TEMPO Interaktif, Surakarta - Ketua Umum Partai Demokrat Anas Urbaningrum menilai Undang-Undang Intelijen sudah sangat dibutuhkan masyarakat dan negara, terutama menyusul peristiwa bom bunuh diri di Gereja Bethel Injil Sepenuh (GBIS) Kepunton, Solo, Minggu, 25 September lalu. Ia menilai undang-undang tersebut bisa meningkatkan deteksi dini dan antisipasi terhadap tindakan teror.
"Kasus ini semakin menegaskan tentang pentingnya UU Intelijen," kata Anas kepada wartawan seusai menjenguk korban bom gereja itu di Rumah Sakit dr.Oen Solo, Rabu, 28 September 2011.
Menurut dia, dengan adanya UU Intelijen, fungsi intelijen bisa dipertegas dan diatur. Tujuannya untuk mengantisipasi terjadinya tindakan terorisme. Anas bahkan mendukung klausul intelijen punya kewenangan menangkap. Menurut dia, masyarakat tak perlu khawatir ada penyalahgunaan wewenang.
"Sekarang, kan, zaman demokrasi. Kontrol publik dan politik kuat. Tak usah takut ada penyalahgunaan wewenang," ujar Anas.
Kewenangan aparat intelijen menangkap, menurut Anas, memungkinkan aparat mengantisipasi terjadinya tindakan teror. "Kalau sudah terdeteksi ada rencana teror, harus segera diatasi. Tidak usah tunggu kalau sudah kejadian," katanya.
Soal penangkapan, dia menyebut masyarakat tidak perlu alergi terhadap ketentuan tersebut. Sebab, secara teknis, penangkapan bisa juga dilakukan oleh aparat kepolisian setelah berkoordinasi dengan intelijen. "Yang terpenting, aparat intelijen ada kewenangan deteksi dini dan mengantisipasi. Pengaturan teknis bisa dibicarakan kemudian."

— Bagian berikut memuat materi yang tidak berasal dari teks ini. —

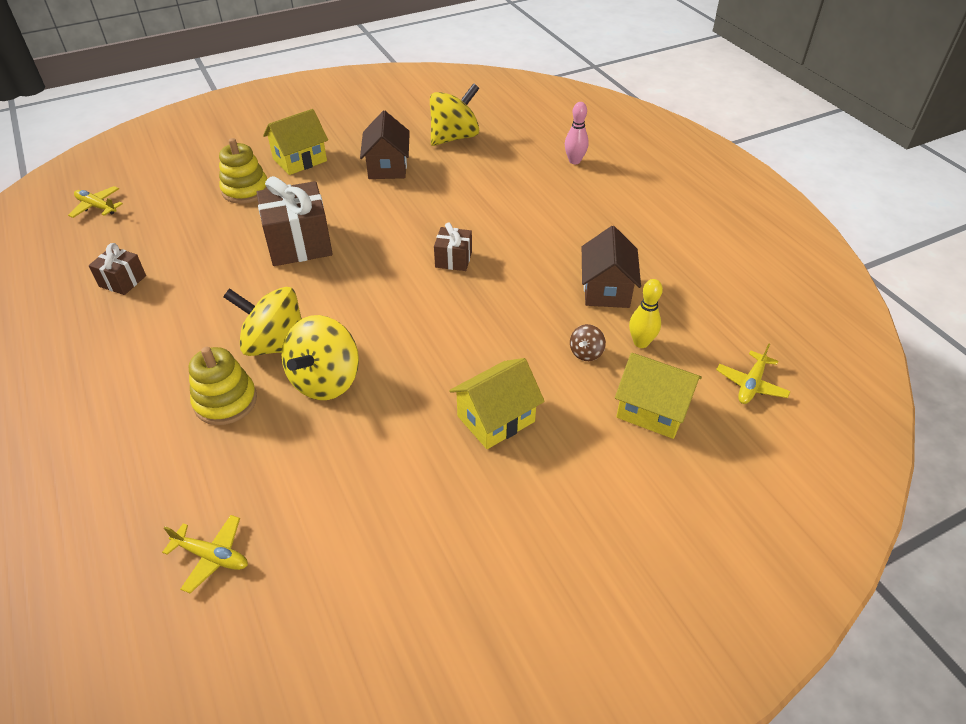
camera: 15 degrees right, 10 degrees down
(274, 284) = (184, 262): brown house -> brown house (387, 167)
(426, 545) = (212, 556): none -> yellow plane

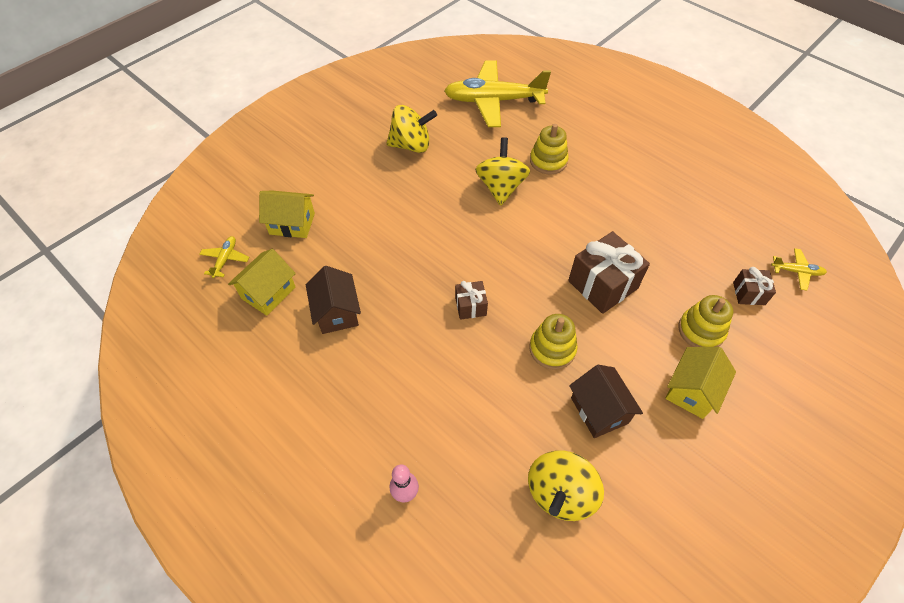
camera: 160 degrees right, 10 degrees up
(122, 281) = (693, 214): brown gift -> brown gift (749, 293)
(212, 556) = (493, 101): yellow plane -> yellow plane, size x2.40
(276, 345) = (549, 200): yellow spinning top -> yellow spinning top (411, 145)
(395, 210) = (552, 349): none -> yellow stacking toy
(496, 419) = (387, 193): yellow house -> yellow house (268, 293)
(586, 353) = (342, 251): brown spinning top -> none
(641, 342) = (304, 271): yellow bowling pin -> none

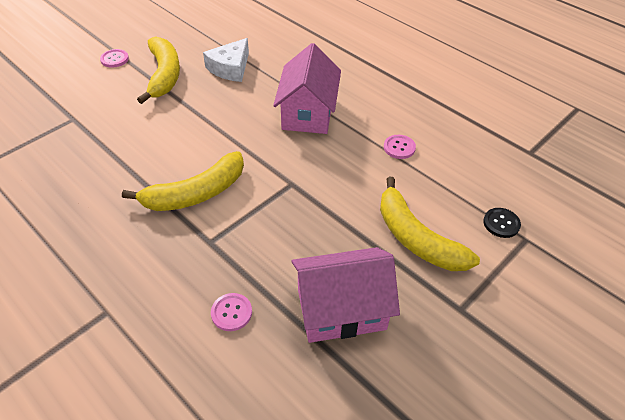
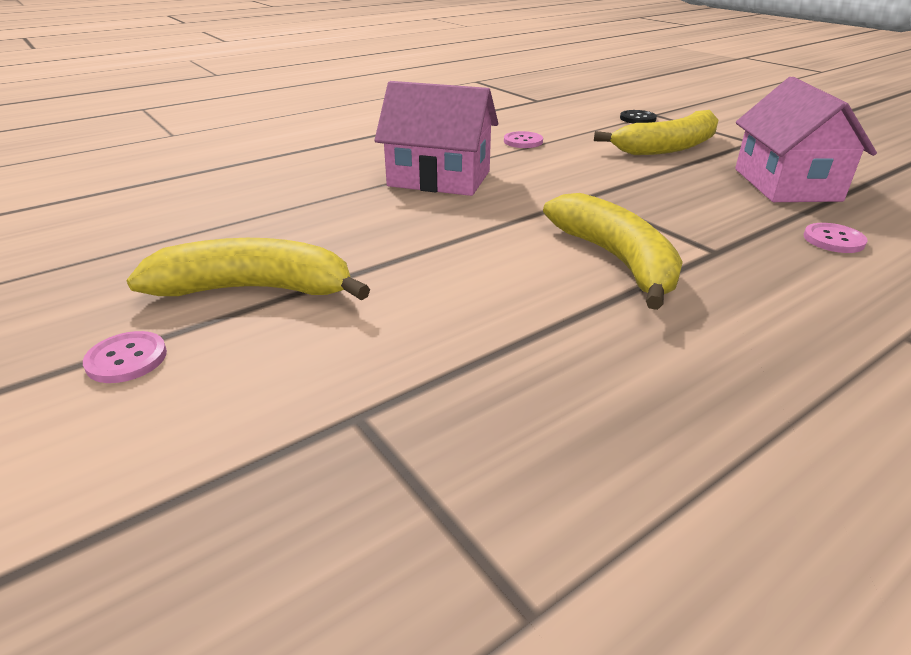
camera: 80 degrees left, 15 degrees down
(230, 68) = (283, 225): white cheese -> none

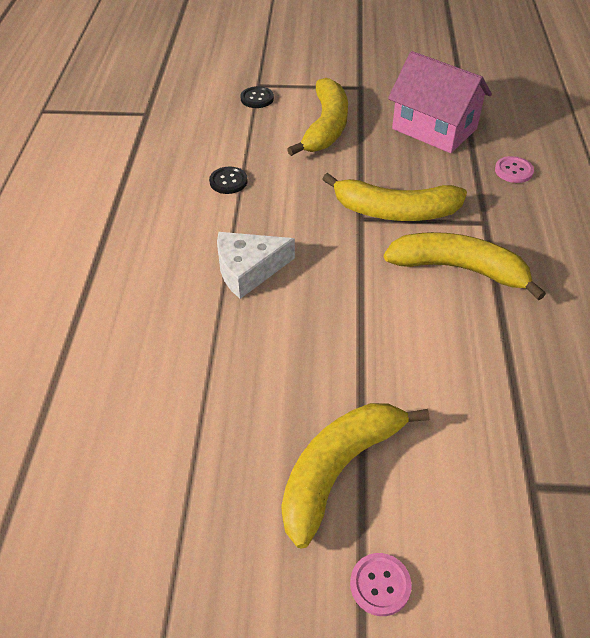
camera: 50 degrees left, 15 degrees up
(439, 179) = (248, 269): pink house -> white cheese
(523, 141) = (228, 181): pink button -> black button
(629, 206) = (395, 211): none -> yellow banana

Sebelumnya, Komisi Pertahanan dan Luar Negeri DPR memastikan lembaga intelijen tidak akan diberikan kewenangan melakukan penangkapan dan penahanan terhadap siapapun. Kewenangan penangkapan dan penahanan hanya diberikan kepada lembaga penegak hukum.
"Untuk menggali informasi, intelijen tidak ada penahanan dan penangkapan. Itu tegas kami sampaikan," kata Wakil Ketua Komisi, Agus Gumiwang Kartasasmita ketika memimpin rapat dengar pendapat dengan lembaga pegiat hak asasi manusia, Kontras dan Imparsial di Gedung DPR, Senin lalu, 26 September 2011.
Menurut Agus, lembaga intelijen memang perlu diberikan kewenangan yang fleksibel untuk memperluas dan memperdalam pengaturan informasi dalam suatu kasus tertentu. "Penangkapan dan penahanan hanya sebagai forum, tapi kami tidak setuju mereka (intelijen) diberikan penggalangan info," ujar dia.
Agus mengatakan, sebagai pelaksana fungsi pencegahan terhadap potensi timbulnya ancaman keamanan nasional, lembaga intelijen harus kaya informasi. Untuk menggali informasi, lembaga intelijen bisa bekerja sama dengan lembaga penegak hukum. "Gali info di tempat penegak hukum itu, tapi enggak sampai ikut campur tangan," kata politikus Partai Golkar ini.
Lembaga intelijen, dalam hal ini Badan intelijen Negara (BIN), kata Agus, juga tidak bisa serta-merta meminta lembaga penegak hukum untuk melaksanakan penangkapan atau penahanan karena memang tidak memiliki wewenang tersebut.